Les imprudents
Les imprudents

 

 

Un spectacle produit par la compagnie les Merveilleuses (75) et vu au Théâtre de la Colline le 20 janvier 2022.

 

D’après les dits et écrits : de Marguerite Duras

Conception et mise en scène : Isabelle Lafon

Comédiens : Pierre-Felix Gravière, Johanna Korthals Altes, Isabelle Lafon

Genre : théâtre

Public : adulte

Durée : 1H30

 

Depuis « Let me try V. Wolf », j’aime à suivre le travail d’Isabelle Lafon pour ses recherches sensibles, originales, intensément littéraires et profondément honnêtes. Mon ami avait envie de voir le dernier opus d’une de ses connaissances. Nous sommes donc allés découvrir «  les imprudents ».

 

Je m’attendais à entendre un montage de textes de Duras. Le projet était différent : aborder « le cas Duras » par le prisme d’interviewes de ceux qui ont eu la chance de  rencontrer « la grande dame » ; laquelle tenait à aborder, à l’occasion, un public non germanopratin.

Pour endosser cette vaste mise en abyme, ils sont trois, deux femmes et un homme.
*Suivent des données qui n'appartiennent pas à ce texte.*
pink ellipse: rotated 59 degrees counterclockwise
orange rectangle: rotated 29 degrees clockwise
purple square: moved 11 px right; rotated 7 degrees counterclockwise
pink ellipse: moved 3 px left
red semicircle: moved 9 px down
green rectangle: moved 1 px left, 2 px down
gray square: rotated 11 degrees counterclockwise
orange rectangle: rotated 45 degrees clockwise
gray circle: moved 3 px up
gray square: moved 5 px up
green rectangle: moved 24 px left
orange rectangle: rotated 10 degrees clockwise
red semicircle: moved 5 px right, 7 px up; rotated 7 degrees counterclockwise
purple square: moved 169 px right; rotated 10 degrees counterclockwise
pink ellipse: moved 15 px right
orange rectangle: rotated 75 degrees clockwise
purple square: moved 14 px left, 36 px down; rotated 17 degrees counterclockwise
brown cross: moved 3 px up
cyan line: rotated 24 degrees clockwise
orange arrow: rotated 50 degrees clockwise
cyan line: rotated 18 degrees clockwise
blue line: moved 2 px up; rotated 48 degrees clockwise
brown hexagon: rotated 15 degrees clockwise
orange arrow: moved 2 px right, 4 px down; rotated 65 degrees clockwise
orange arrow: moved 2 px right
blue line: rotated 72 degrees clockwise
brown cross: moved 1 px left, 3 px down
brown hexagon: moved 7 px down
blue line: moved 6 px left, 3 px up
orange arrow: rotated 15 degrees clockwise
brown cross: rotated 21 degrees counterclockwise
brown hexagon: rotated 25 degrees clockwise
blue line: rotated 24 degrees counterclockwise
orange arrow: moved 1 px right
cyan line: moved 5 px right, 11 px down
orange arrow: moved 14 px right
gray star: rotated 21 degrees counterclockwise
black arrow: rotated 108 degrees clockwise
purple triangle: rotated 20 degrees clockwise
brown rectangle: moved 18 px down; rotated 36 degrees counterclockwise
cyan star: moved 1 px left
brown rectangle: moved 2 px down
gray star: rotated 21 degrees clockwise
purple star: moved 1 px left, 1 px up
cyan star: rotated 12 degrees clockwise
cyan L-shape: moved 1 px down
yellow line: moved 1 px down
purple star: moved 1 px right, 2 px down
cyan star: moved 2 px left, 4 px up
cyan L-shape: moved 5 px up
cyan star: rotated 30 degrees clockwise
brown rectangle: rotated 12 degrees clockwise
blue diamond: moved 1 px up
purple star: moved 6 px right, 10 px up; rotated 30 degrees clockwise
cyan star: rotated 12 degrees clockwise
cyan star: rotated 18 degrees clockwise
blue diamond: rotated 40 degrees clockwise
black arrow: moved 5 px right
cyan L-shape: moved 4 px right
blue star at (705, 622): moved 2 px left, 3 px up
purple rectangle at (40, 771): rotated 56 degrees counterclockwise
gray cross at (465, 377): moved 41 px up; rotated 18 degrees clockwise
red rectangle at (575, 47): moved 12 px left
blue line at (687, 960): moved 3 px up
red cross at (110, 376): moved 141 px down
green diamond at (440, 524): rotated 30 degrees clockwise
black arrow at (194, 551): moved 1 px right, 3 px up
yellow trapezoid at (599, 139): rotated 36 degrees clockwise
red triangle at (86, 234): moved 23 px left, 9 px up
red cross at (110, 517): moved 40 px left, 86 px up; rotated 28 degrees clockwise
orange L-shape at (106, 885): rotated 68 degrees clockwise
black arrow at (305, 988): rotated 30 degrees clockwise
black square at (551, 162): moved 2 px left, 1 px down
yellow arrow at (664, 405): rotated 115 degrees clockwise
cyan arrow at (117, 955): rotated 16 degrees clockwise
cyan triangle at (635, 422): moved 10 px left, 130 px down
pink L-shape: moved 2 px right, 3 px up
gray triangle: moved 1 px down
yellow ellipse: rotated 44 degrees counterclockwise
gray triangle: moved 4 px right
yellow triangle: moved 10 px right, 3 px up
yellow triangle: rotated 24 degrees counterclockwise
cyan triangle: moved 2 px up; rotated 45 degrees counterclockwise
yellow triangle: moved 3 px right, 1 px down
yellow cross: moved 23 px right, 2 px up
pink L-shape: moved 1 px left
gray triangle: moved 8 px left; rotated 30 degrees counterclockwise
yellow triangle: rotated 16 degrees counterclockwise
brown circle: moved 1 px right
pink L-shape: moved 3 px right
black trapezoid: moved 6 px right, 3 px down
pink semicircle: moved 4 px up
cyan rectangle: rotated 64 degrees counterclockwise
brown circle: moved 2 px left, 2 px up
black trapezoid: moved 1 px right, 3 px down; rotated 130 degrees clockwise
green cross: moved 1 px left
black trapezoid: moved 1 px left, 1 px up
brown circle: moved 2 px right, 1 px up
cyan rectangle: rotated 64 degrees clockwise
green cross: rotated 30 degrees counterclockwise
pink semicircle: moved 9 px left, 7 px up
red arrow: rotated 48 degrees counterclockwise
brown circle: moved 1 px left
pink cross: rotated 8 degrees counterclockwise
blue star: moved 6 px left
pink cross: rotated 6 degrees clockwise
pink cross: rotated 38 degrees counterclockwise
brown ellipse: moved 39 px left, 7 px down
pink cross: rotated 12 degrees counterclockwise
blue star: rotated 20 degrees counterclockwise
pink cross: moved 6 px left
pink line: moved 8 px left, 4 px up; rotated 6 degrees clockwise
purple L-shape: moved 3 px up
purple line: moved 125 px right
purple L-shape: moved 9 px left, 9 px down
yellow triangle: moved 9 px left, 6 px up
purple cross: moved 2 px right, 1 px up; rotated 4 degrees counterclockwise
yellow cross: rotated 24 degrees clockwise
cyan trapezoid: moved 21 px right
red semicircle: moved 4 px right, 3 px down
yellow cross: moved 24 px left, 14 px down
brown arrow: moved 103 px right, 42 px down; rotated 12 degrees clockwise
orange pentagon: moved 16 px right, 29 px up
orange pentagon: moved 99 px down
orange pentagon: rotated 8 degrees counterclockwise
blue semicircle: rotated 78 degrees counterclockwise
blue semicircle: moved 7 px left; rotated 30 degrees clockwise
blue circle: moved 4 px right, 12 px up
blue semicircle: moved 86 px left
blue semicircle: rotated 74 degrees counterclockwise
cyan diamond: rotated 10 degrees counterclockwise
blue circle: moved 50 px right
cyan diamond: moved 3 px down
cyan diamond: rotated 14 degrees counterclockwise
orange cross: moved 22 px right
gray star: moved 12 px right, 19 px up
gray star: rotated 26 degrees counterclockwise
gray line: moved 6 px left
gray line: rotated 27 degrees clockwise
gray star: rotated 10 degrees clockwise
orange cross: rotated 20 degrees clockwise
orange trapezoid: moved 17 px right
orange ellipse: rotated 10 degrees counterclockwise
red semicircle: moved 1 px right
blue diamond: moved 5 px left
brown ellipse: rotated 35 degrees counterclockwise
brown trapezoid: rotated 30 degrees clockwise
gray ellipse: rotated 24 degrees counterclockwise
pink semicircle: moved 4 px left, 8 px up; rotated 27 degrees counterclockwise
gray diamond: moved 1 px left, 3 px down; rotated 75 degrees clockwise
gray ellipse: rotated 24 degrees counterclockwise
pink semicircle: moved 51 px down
Ils évoluent sur un plateau nu, juste habillé d’une grande table de répétition au centre et d’un piano à cour. Le jeu est de haute tenue lorsqu’il s’agit d’incarner les interviewés. Mention spéciale à Pierre-Félix Gravière qui donne vie à tous ses personnages avec un naturel déconcertant, accent ch’tis compris. En revanche, dans le registre de « je joue à faire semblant  d’être moi-même » sur scène, en pleine œuvre créatrice mais en connivence avec le public, c’est souvent drôle mais ça sonne faux. Les anecdotes fusent mais c'est confus et bavard. On se demande où Isabelle Lafon veut en venir. L’arrivée de son chien sur scène, à la toute fin du spectacle, nous donne la clef : toutes les petites  histoires racontées sont bien vraies à commencer par la rencontre opportune d’Isabelle Lafon et de Duras, grâce au toutou précisément. Jolie histoire certes mais qui confirme ce que je ressentais : un énième panégyrique de Duras ! Je l’aime comme auteur, je la respecte comme femme mais force est de constater que sous couvert d’aller à la rencontre des classes populaires, elle ne pouvait s’empêcher de se prendre pour la Duras.

 

Alors  est-ce une « plantade » comme Isabelle Lafon en revendique le droit en introduction? Non. C’est un spectacle plaisant. Mais j’aurais assurément préféré voir une pièce de Duras qu’un spectacle sur Duras.